Longest Collatz sequence in Python

Question 1

I came across this problem:

The following iterative sequence is defined for the set of positive integers:
 n → n/2 (n is even)
 n → 3n + 1 (n is odd)
Using the rule above and starting with 13, we generate the following sequence:
 13 → 40 → 20 → 10 → 5 → 16 → 8 → 4 → 2 → 1
It can be seen that this sequence (starting at 13 and finishing at 1) contains 10 terms. Although it has not been proved yet (Collatz Problem), it is thought that all starting numbers finish at 1.

Which starting number, under one million, produces the longest chain?

and to this I gave this solution:

def number(n):
 ctr = 1
 if n % 2 == 0:
 k = n / 2
 ctr += 1
 else:
 k = 3 * n + 1
 ctr += 1
 while k > 1:
 if k % 2 == 0:
 k /= 2
 ctr += 1
 else:
 k = k * 3 + 1
 ctr += 1
 return ctr
def k(upto):
 largest_number=0
 last_ctr=0
 for num in range(1,upto):
 if number(num)>last_ctr:
 last_ctr=number(num)
 largest_number=num
 return largest_number
print k(999999)

I am new to Python and don't think this is a good solution to this problem and maybe its complexity is \$\mathcal{O}(n^2)\$. So what is the best code for this problem if the number is really huge? How do I reduce the complexity?

And yes I read other questions related to this topic but they were not satisfactory answers to this in Python.

Question 2

Note: This is Project Euler's 14th problem

Question 3

Your current solution is a faithful representation of the "brute force" approach. While there's room for improvement programming-wise, any radical change can only be achieved by doing the maths to find a better approach, I'm afraid.

Question 4

If you don't mind using lots of memory, you could go for a sort of dynamic programming approach, and store the values for each number as you find them, so once you reach the start of a chain you've already calculated, you don't have to do the work again.

Question 5

related: stackoverflow.com/q/13219320/674039

Question 6

The key to solving this problem (and many others) is using memoization: The numbers of the collatz sequence converge in a kind of tree-like structure.
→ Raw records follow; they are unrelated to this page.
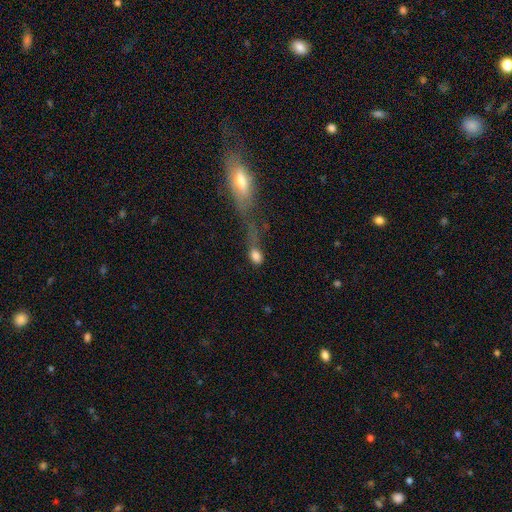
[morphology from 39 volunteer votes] Overall: smooth (85%). How rounded: in between (73%). Merging: merger (47%; major disturbance 29%).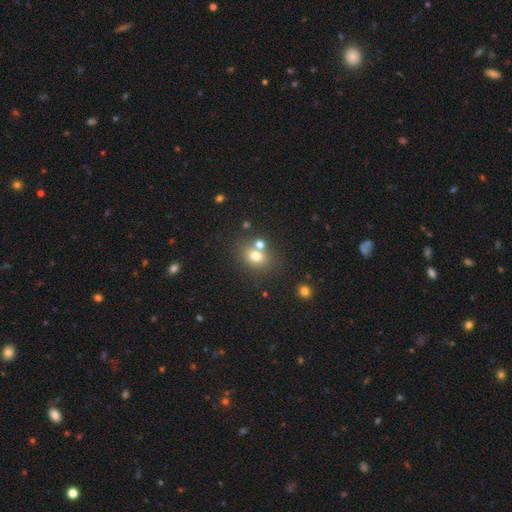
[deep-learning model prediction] A smooth galaxy with no disk features (73%) that is round (56%).

Vote fractions:
- Smooth or featured? smooth: 73% / star or artifact: 15% / featured or disk: 12%
- How rounded? round: 56% / in between: 43% / cigar-shaped: 1%
- Merging? none: 65% / merger: 20% / minor disturbance: 11% / major disturbance: 4%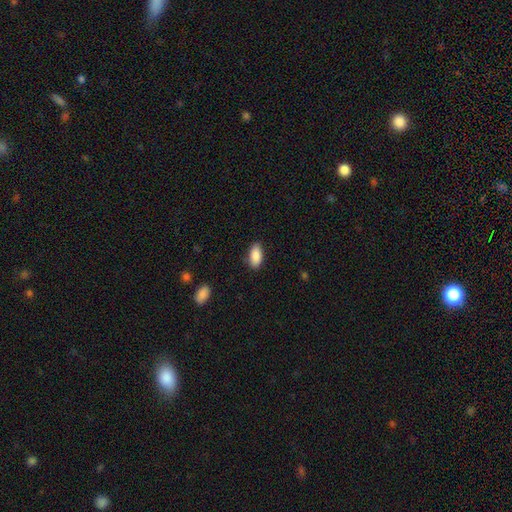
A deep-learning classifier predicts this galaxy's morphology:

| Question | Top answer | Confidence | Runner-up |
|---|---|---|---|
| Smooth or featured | smooth | 89% | star or artifact (7%) |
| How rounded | in between | 92% | cigar-shaped (6%) |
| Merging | none | 86% | minor disturbance (11%) |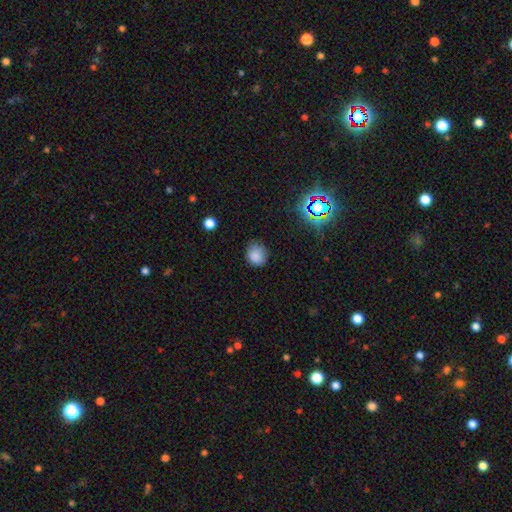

Once you have calculated the value of, say collatz(100) on one path, you do not need to calculate it again when you encounter it again on another path.

One way to do this would be to have (a) a cache and (b) a list of all the numbers on the current path. As soon as you encounter a number that is already in the cache, go your path backwards and add all the numbers to the cache.

cache = {1: 1}
def collatz(n):
 path = [n]
 while n not in cache:
 if n % 2:
 n = 3 * n + 1
 else:
 n = n / 2
 path.append(n)
 for i, m in enumerate(reversed(path)):
 cache[m] = cache[n] + i
 return cache[path[0]]

Another, maybe more elegant way would be using recursion and a decorator function. You can define a @memo decorator and use it again and again for all sorts of function you want to apply memoization to. This decorator automatically replaces your function with a version that looks in the cache, first.

def memo(f):
 f.cache = {}
 def _f(*args):
 if args not in f.cache:
 f.cache[args] = f(*args)
 return f.cache[args]
 return _f
@memo
def collatz(n):
 if n == 1:
 return 1
 if n % 2 == 0:
 return 1 + collatz(n / 2)
 if n % 2 == 1:
 return 1 + collatz(3 * n + 1)

In both cases, call like this and after a few seconds you should get your result.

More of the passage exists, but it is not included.